Tokyo stocks ended higher Thursday as investor sentiment was improved by reports that the United Kingdom and the European Union are nearing a post-Brexit free trade agreement and hopes for further coronavirus vaccine distribution.
The 225-issue Nikkei Stock Average ended up 143.56 points, or 0.54 percent, from Wednesday at 26,668.35. The broader Topix index of all First Section issues on the Tokyo Stock Exchange finished 9.06 points, or 0.51 percent, higher at 1,774.27.
The U.S. dollar hovered in the mid-103 yen range as market players refrained from making bold moves ahead of Christmas holidays overseas.
Shares opened higher and moved narrowly throughout the day. Gainers were led by mining, iron and steel, and nonferrous metal issues.

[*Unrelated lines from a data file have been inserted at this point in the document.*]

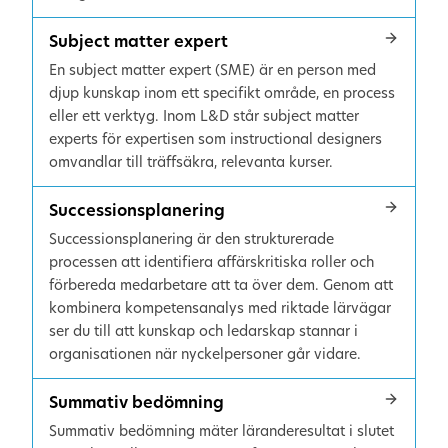
Subject matter expert
En subject matter expert (SME) är en person med
djup kunskap inom ett specifikt område, en process
eller ett verktyg. Inom L&D står subject matter
experts för expertisen som instructional designers
omvandlar till träffsäkra, relevanta kurser.
Successionsplanering
Successionsplanering är den strukturerade
processen att identifiera affärskritiska roller och
förbereda medarbetare att ta över dem. Genom att
kombinera kompetensanalys med riktade lärvägar
ser du till att kunskap och ledarskap stannar i
organisationen när nyckelpersoner går vidare.
Summativ bedömning
Summativ bedömning mäter läranderesultat i slutet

“Investors were cheered by European shares’ rebound on the UK-EU news and that disruptions with a no-deal Brexit could be avoided,” said Kazuo Kamitani, a strategist in the Investment Content Department of Nomura Securities Co, in reference to the Dec 31 deadline for negotiations between London and Brussels.
Economic recovery hopes with more vaccine distributions supported the market, after the U.S. government agreed to buy 100 million more doses of the vaccine developed by American pharmaceutical giant Pfizer Inc. and its German partner BioNTech SE, Kamitani said.
Other than the United States, Canada approved U.S. biotechnology firm Moderna Inc’s vaccine, while Britain’s health minister said Wednesday the University of Oxford and British drugmaker AstraZeneca Plc had submitted to regulators full data on their vaccine needed for approval.
On the First Section on the Tokyo Stock Exchange, advancing issues outnumbered decliners 1,468 to 615, while 104 ended unchanged.
Retailer Aeon rose 108 yen, or 3.5 percent, to 3,225 yen a day after revising upward its operating profit forecast for the year through February on an increase in demand in basic goods and hygiene products amid the pandemic.
Companies related to building offshore wind farms gained after reports that the Japanese government aims to expand wind power generation in hopes of meeting its carbon neutrality goal.
Mitsubishi Heavy Industries rose 29.50 yen, or 1.0 percent, to 2,901.50 yen, and environment equipment and plants maker Hitachi Zosen jumped 34 yen, or 6.4 percent, to 567 yen.
Bucking the upward trend, SoftBank Group, a shareholder in Chinese e-commerce giant Alibaba Group Holding Ltd, fell 133 yen, or 1.6 percent, to 7,942 yen after China’s market regulator said earlier Thursday it has started an anti-monopoly investigation on the Chinese company.
Trading volume on the main section dropped to 878.40 million shares from Wednesday’s 991.01 million.